Der Solarpionier Josef Jenni (www.jenni.ch) lud zu einer Studienreise über solares Bauen im Osten Deutschlands ein. 60 Personen folgt seiner Einladung und sahen zahlreiche Bauten mit aktueller und doch bezahlbarer Solartechnik. Geplant und gebaut wurden sie von zwei sächsische Energiepionieren, welche auf Solarspeicher aus der Schweiz setzen (swiss-solartank).

Tag 1
Im sächsischen Freiberg stellte Prof. Dipl.-Ing. Timo Leukefeld zwei energieautarke Häuser vor. Das Besondere ist das nachhaltige Energiekonzept, nach welchem die Energie nicht nur umweltschonend produziert, sondern auch umweltschonend gespeichert wird. Konkret heisst dass, die Energie wird in der später benötigten Form gelagert. Für Heizen und Warmwasser (inkl. Waschmaschine und Geschirrspüler) wird in einem grossen Wassersspeicher die Wärme der Sonnenkollektoren gespeichert. Bei längeren Schlechtwetterphasen liefert ein Kaminofen wohlige Wärme – sowohl direkt ins Wohnen, wie indirekt via Speicher in die Fussbodenheizung.
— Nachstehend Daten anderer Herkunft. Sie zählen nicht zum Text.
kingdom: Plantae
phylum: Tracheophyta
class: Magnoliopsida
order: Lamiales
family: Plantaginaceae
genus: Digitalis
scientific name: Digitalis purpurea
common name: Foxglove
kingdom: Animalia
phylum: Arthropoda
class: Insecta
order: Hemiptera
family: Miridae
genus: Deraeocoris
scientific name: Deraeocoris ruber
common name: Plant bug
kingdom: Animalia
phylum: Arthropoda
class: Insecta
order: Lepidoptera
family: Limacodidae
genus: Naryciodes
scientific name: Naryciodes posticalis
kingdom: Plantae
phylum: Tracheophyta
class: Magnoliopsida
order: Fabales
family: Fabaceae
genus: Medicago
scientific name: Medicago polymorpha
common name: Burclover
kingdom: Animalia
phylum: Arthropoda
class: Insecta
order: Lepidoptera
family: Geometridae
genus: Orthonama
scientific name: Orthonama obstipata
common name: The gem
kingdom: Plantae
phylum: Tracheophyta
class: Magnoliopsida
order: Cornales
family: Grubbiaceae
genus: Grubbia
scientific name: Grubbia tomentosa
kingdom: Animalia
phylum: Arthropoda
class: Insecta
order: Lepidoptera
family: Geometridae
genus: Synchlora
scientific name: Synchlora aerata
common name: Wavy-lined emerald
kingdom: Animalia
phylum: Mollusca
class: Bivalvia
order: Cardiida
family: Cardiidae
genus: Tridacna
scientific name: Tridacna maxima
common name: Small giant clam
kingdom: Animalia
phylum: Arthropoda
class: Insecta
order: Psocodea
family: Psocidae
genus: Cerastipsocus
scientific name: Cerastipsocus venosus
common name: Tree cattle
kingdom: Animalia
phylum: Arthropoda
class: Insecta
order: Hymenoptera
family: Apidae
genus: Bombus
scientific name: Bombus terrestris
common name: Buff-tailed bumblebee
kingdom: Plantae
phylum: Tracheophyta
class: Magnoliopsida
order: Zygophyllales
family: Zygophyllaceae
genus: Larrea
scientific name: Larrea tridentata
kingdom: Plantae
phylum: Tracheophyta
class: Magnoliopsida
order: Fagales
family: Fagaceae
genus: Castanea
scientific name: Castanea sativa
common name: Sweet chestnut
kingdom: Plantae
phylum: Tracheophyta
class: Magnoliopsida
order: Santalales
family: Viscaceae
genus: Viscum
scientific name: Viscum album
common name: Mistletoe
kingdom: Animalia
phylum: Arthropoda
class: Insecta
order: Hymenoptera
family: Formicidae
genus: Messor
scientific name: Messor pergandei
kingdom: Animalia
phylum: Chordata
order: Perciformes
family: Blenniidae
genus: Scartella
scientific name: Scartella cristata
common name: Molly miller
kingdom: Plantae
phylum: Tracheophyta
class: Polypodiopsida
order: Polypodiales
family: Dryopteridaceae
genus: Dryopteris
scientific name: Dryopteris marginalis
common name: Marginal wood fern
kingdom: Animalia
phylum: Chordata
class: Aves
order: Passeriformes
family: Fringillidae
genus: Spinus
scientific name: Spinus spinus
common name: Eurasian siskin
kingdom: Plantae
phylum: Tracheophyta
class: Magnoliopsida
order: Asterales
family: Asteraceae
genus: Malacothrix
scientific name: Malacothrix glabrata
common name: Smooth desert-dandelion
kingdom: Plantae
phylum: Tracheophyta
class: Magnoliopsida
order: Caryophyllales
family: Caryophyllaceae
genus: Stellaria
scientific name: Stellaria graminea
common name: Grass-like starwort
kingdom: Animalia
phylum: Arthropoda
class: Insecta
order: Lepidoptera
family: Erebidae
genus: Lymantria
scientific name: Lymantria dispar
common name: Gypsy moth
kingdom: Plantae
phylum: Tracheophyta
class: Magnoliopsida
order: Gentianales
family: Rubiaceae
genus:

Für Licht, Elektrogräte und Mobilität (Elektroauto) wird der notwendige Strom mit einer Photovoltaikanlage produziert.

Tag 2
Im solarversorgten Firmensitz der Fasa AG in Chemnitz wurden wir über deren Tätigkeit informiert. Auf der nachmittäglichen Tour besichtigten wir eine Auswahl an Bauten in der Region. Neben solaren Neubauten (ENERGETIKhaus100 und Stadthäuser am Schloss), versteht die Fasa AG auch die Sanierung von bestehenden Bauten zu Solarhäusern (Kanalstrasse und Ritergut Rabenstein).

Tag 3
Wer nach Sachsen reist, muss Dresden sehen! Die im zweiten Weltkrieg weitgehend ausgebombte Stadt erstrahlt heute im neuen Glanz. Bei herrlichem Wetter genossen wir eine Stadtrundfahrt und die Besichtigung zahlreicher Baudenkmäler, darunter die weltberühmte Frauenkirche.

Ein herzliches Dankeschön an die Organisatoren!